Suppose the string RICKD is defined in the table. Somewhere later in the input, the sequence RICKDRICKDRICK appears. The compression will add an entry (say, entry 500) to the table mapping to the sequence RICKDR. The new string will start with R, and eventually the compressor will add the sequence RICKDRI to the table as entry 501. The problem is that the decompression algorithm as listed will read code 500 and attempt to look it up in the table before adding it.
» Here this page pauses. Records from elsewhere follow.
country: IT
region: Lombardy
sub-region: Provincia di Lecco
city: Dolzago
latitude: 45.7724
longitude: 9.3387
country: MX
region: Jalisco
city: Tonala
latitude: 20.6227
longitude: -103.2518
Fortunately, this is the only case in which a problem occurs. To get around it, we can add a special case to the pseudo code: if a code is not definied, we know the translation is the string translation of the old code plus the first character of that string. The new pseudo code becomes:

   add all possible charcodes to the dictionary
   read code o
   output o
   c = o
   for (each additional code n)
      if n is not in the translation table
	     w = look up entry for o
		 w = w + c
      else
	     w = look up entry for n
	  endif
	  output w
	  c = w[0]
	  add o + c to the translation table
	  o = n
   done

One final comment: while this is a relatively simple algorithm to implement, performance will suffer immensely if you are not careful when implementing the translation table. It is necessary to think about how to properly save space and runtime when writing this code.
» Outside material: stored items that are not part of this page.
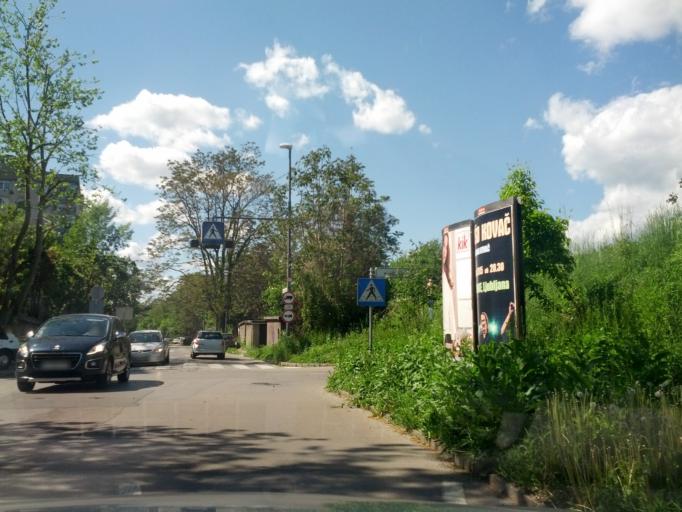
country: SI
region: Ljubljana
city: Ljubljana
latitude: 46.0573
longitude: 14.5272
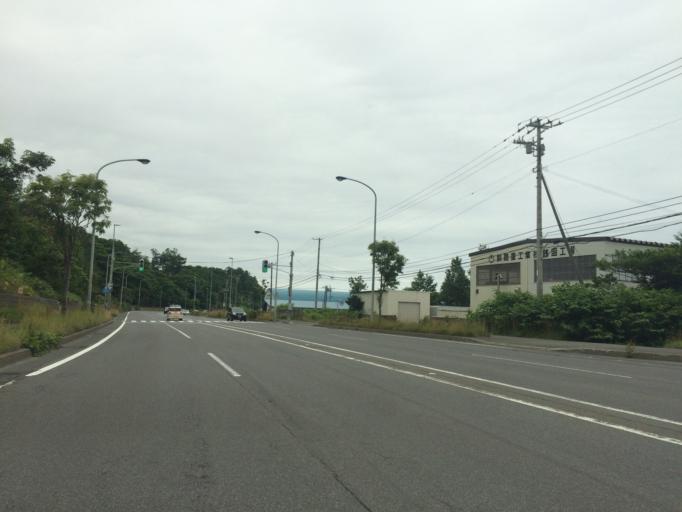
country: JP
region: Hokkaido
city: Otaru
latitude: 43.1358
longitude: 141.1732
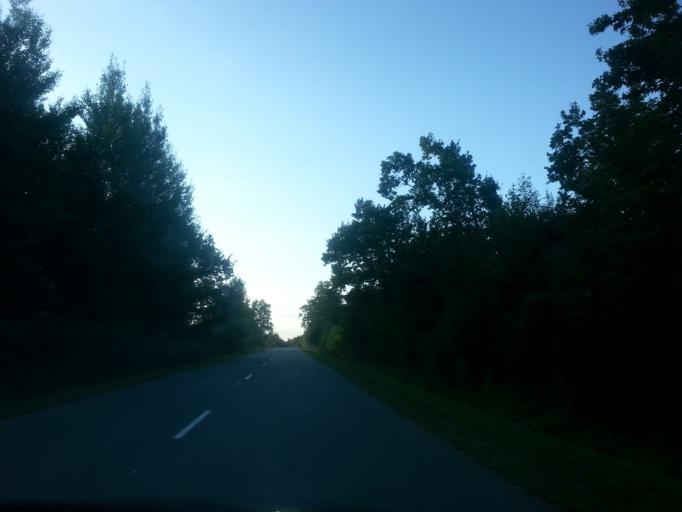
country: BY
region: Minsk
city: Narach
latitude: 55.0511
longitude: 26.6231
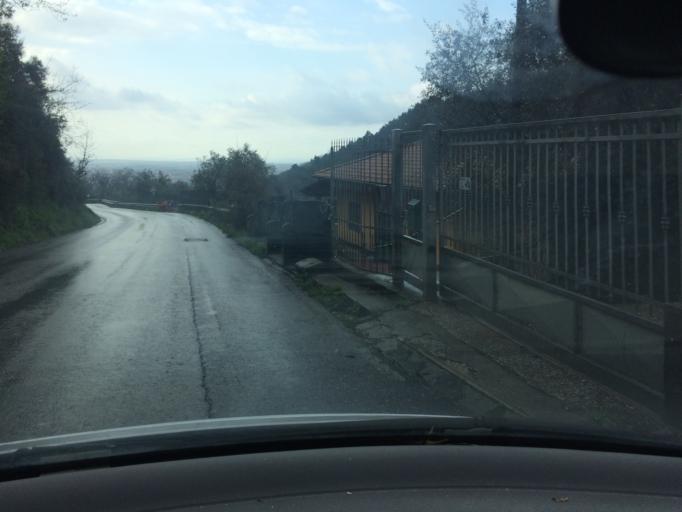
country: IT
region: Tuscany
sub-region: Provincia di Massa-Carrara
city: Massa
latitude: 44.0565
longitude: 10.1229
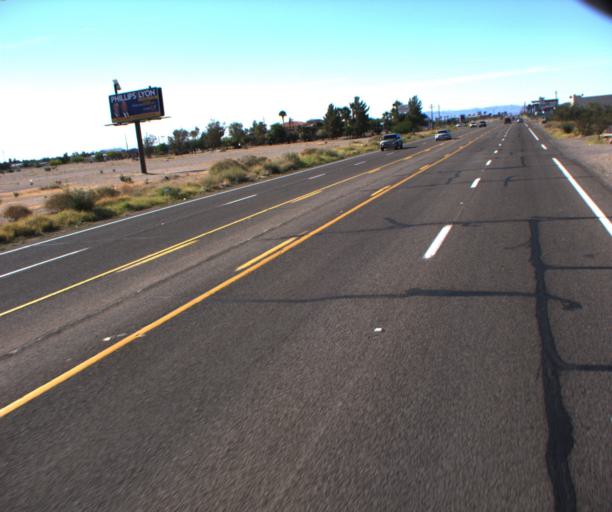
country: US
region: Arizona
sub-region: Mohave County
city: Mohave Valley
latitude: 35.0067
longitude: -114.5981
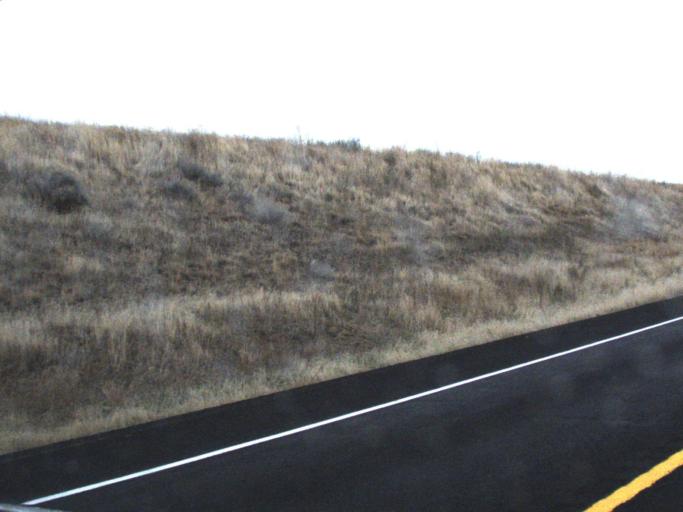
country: US
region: Washington
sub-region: Garfield County
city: Pomeroy
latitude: 46.8040
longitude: -117.7738
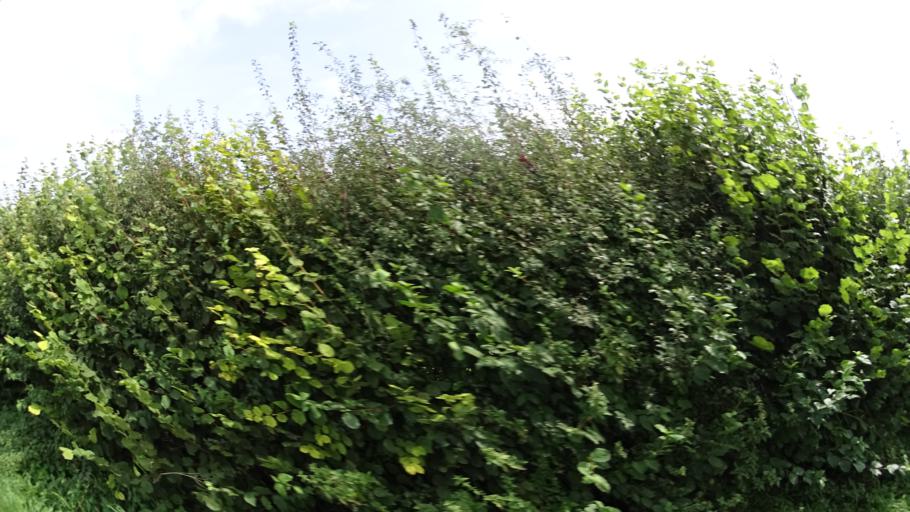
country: GB
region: England
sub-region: Dorset
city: Wimborne Minster
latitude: 50.8961
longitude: -2.0333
Your tasks for this part include the following:

  1. Implement compress (infile: string) (outfile: string) (fixed: bool) (maxsize: int): unit. infile and outfile give the path location of the input and output files respectively.  fixed specifies whether the codes the compressed file have a fixed or variable bit length.  In the example above, we used a fixed length of 12; however, a better scheme would be to use variable code lengths, increasing the number of bits as values are added to the dictionary.  For instance, if there are fewer than 256 entries in the table, we should only write 8 bit codes to the out file; once we add another element to the dictionary, however, we should start using 9 bit codes for all outputs (including those which were previously 8 bits).  Finally, maxsize specifies the maximum number of entries we can add to the dictionary.
  2. Implement decompress (infile: string) (outfile: string) (fixed: bool) (maxsize: int): unit. Arguments here have the same meanings as specified above.
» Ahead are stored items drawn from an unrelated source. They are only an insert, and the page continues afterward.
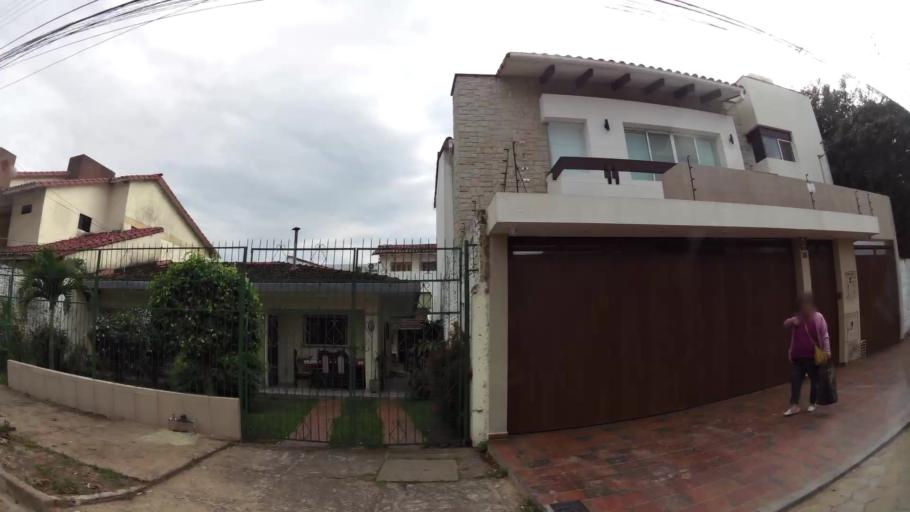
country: BO
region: Santa Cruz
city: Santa Cruz de la Sierra
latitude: -17.7529
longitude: -63.1682
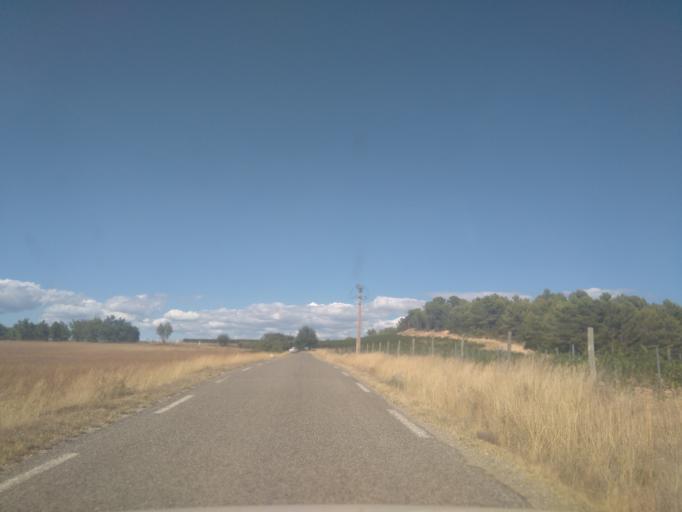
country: FR
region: Provence-Alpes-Cote d'Azur
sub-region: Departement du Var
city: Regusse
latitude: 43.6967
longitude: 6.1195
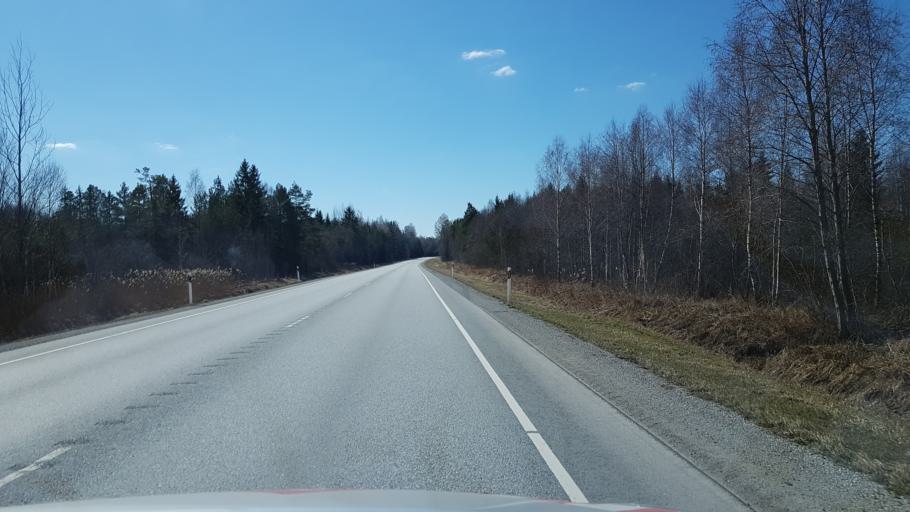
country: EE
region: Harju
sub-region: Nissi vald
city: Riisipere
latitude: 59.1552
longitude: 24.3405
To do: turn in the solution in the file lzw.ml. You are not expected to modify lzw.mli

In order to complete this task, you will need to be able to manipulate binary files.  The basic ocaml installation provides limited support for this, so we recommend you make use the ocaml-extlib library, which includes a module IO containing many useful functions for reading and writing bitstrings of variable length.  Extract the contents of the ExtLib archive to your "Objective Caml/lib" directory, and then run ocaml install.ml from the command line.  When this is done, you can load the library into the ocaml toplevel using #load "extlib.cma".  Functions for opening and closing files can be found in the pervasives module of the core ocaml library.